Without including any images, repeat the data exactly.

• Input data
- - - -

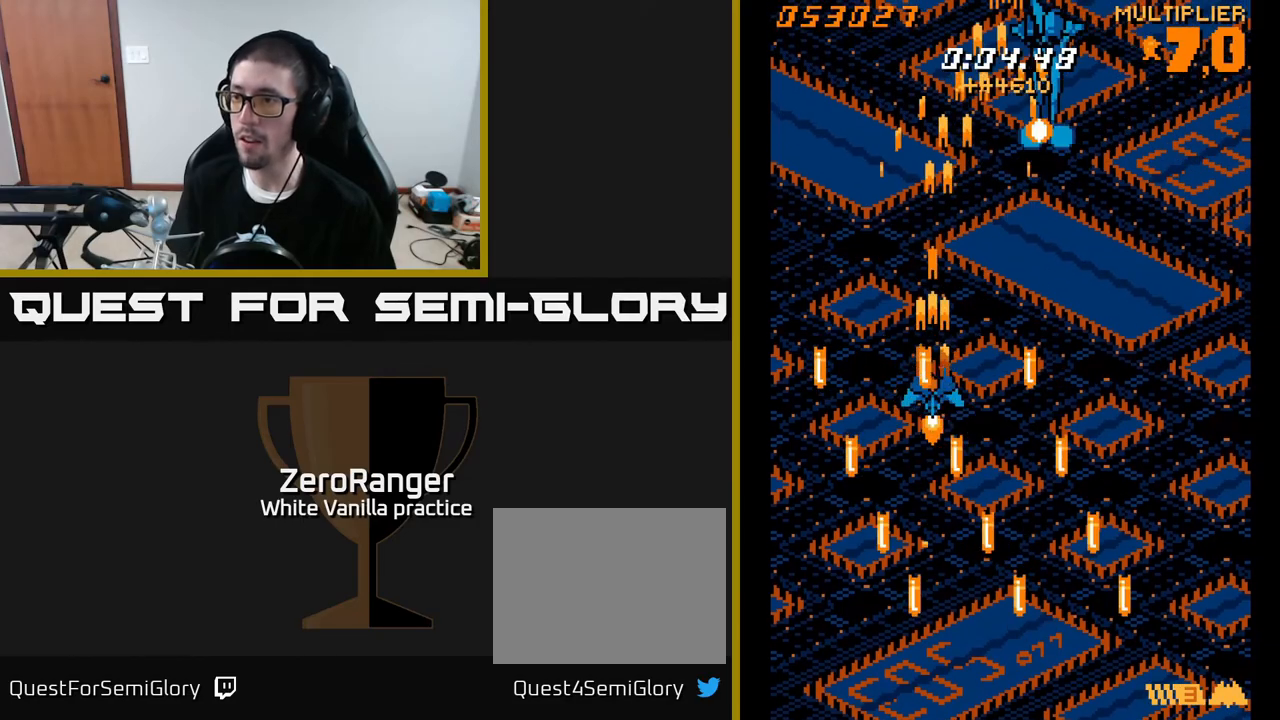
{"buttons": [], "right_stick": "center", "events": [[300, "DPAD_UP", "up"], [333, "DPAD_LEFT", "up"], [383, "A", "up"]]}
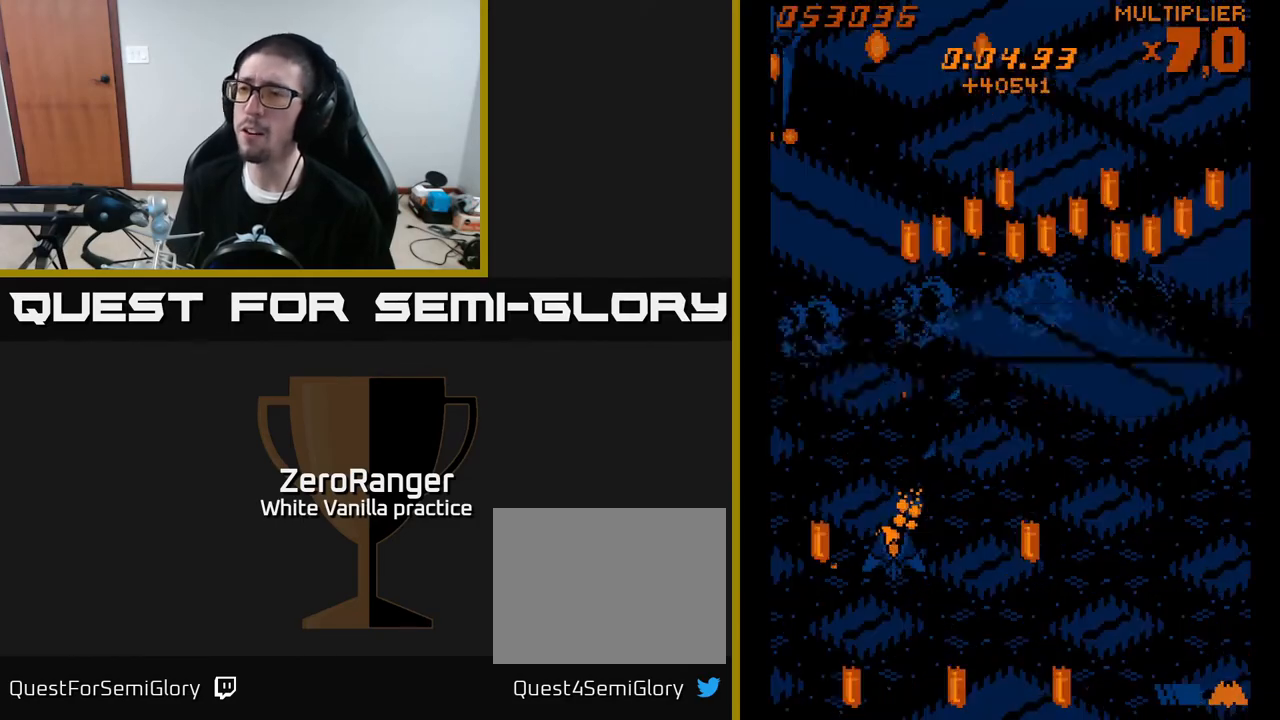
{"buttons": ["DPAD_DOWN"], "right_stick": "center", "events": [[33, "START", "down"], [183, "START", "up"], [200, "DPAD_DOWN", "down"], [267, "DPAD_DOWN", "up"], [367, "DPAD_DOWN", "down"], [450, "DPAD_DOWN", "up"], [500, "DPAD_DOWN", "down"]]}
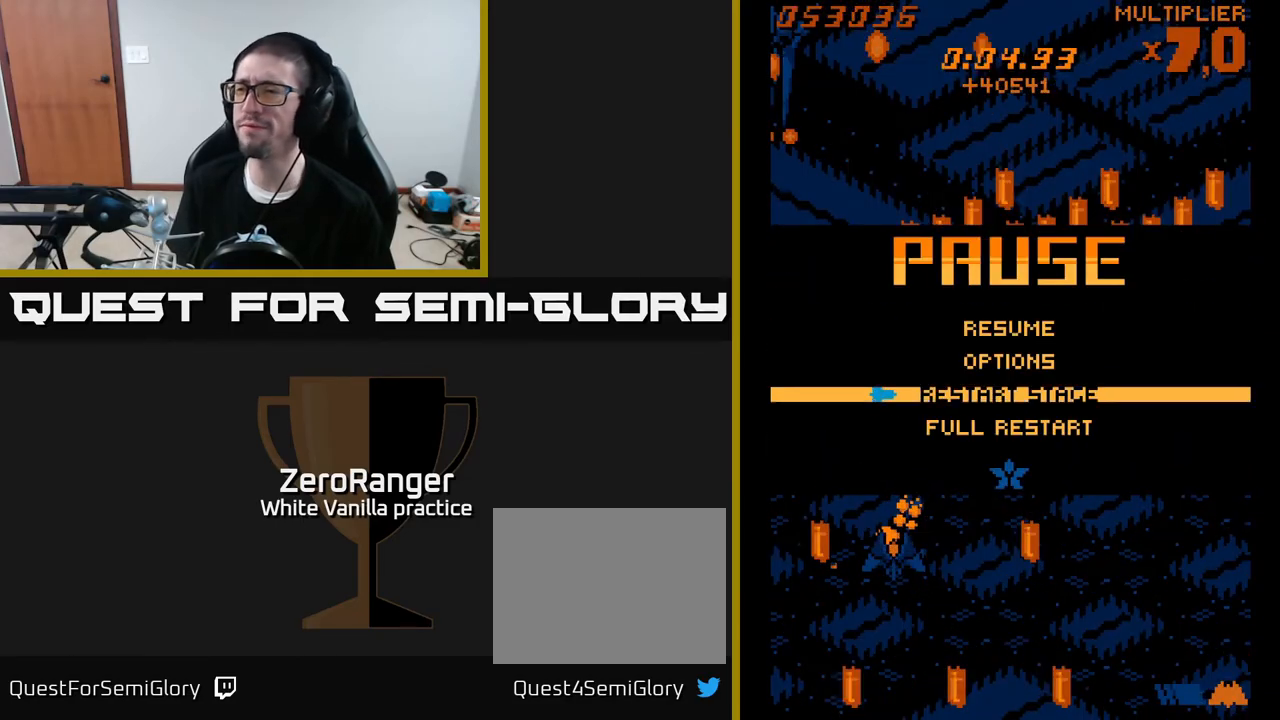
{"buttons": ["A"], "right_stick": "center", "events": [[67, "DPAD_DOWN", "up"], [167, "DPAD_DOWN", "down"], [250, "DPAD_DOWN", "up"], [267, "A", "down"]]}
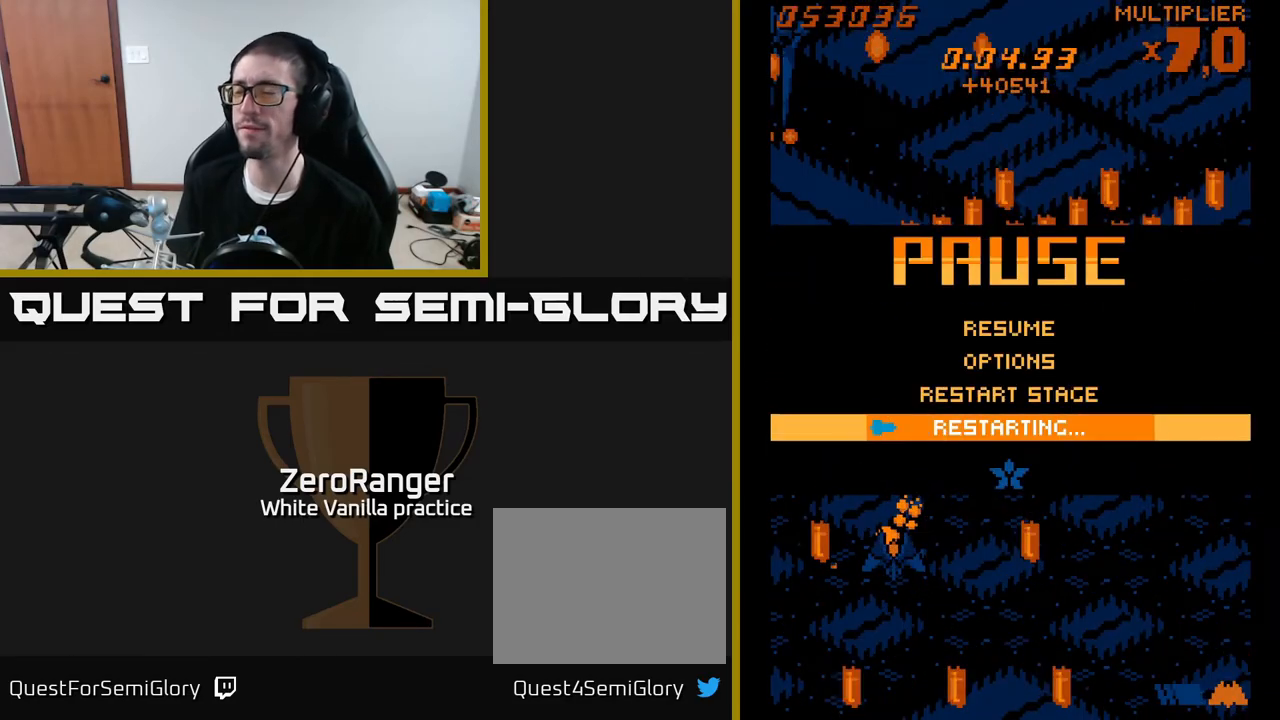
{"buttons": ["A"], "right_stick": "center", "events": []}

- - - -

• Solved problem
{"buttons": [], "right_stick": "center", "events": [[300, "DPAD_UP", "up"], [333, "DPAD_LEFT", "up"], [383, "A", "up"]]}
{"buttons": ["DPAD_DOWN"], "right_stick": "center", "events": [[33, "START", "down"], [183, "START", "up"], [200, "DPAD_DOWN", "down"], [267, "DPAD_DOWN", "up"], [367, "DPAD_DOWN", "down"], [450, "DPAD_DOWN", "up"], [500, "DPAD_DOWN", "down"]]}
{"buttons": ["A"], "right_stick": "center", "events": [[67, "DPAD_DOWN", "up"], [167, "DPAD_DOWN", "down"], [250, "DPAD_DOWN", "up"], [267, "A", "down"]]}
{"buttons": ["A"], "right_stick": "center", "events": []}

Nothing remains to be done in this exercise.